I sat there tapping the receiver against my hand a few times; then I banged it back in place and stood up. When I went back out into the bar, the woman finally looked at me. She was close enough to the hallway to have been listening to my end of the phone calls, and apparently I was more interesting than her soap opera.

I sat at the bar and had one more beer while I thought about what to do next. There was no point in seeing Randy again. I had nothing to say to Chief Rudiger. He was probably back home in Orcus Beach already, investigating the shooting.

Hell, like he was going to lose any sleep over it. A California con man comes to his little town to make a score and gets a shotgun necktie instead. The chief will work hard on that case until he finds the shooter or until dinner time, whichever comes first.

Which leaves what? Me trying to figure out what happened? The chief was right. He got what he deserved.

And yet…

Something. I don’t know what.

Was he really just using me to find her? So he could run a scam on her? After all these years?

You heard about his record, Alex. You heard what his family said. His own family. Randy looked you in the eye and lied to you. It’s that simple.

So why don’t I believe it? Why does my gut tell me it wasn’t all lies?

Because your gut is wrong. You think you know him better than his own family? Just because you caught him for one season in 1971?
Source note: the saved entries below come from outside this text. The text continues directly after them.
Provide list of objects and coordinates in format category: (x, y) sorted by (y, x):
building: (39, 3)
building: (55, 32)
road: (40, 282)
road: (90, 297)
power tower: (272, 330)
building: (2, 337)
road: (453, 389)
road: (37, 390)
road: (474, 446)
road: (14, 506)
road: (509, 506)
You can’t lie to me, Randy. That’s what I said to him. Before I knew better. I can see right through you.

It’s crazy. It’s completely insane. Just leave it alone.

“Hey, barkeep,” I said. “You got a good map of the county?”

“Somewhere I do,” he said, looking up from the sink. “Where you looking to go?”

“Little town called Orcus Beach. You know it?”

“Not much up there,” he said. “But I’ll tell you how to get there if you want.”

“I’d appreciate it.”

“Here, I’ll draw you a map. You going up there right now?”

“In a little while,” I said. “First I gotta go have my fortune told.”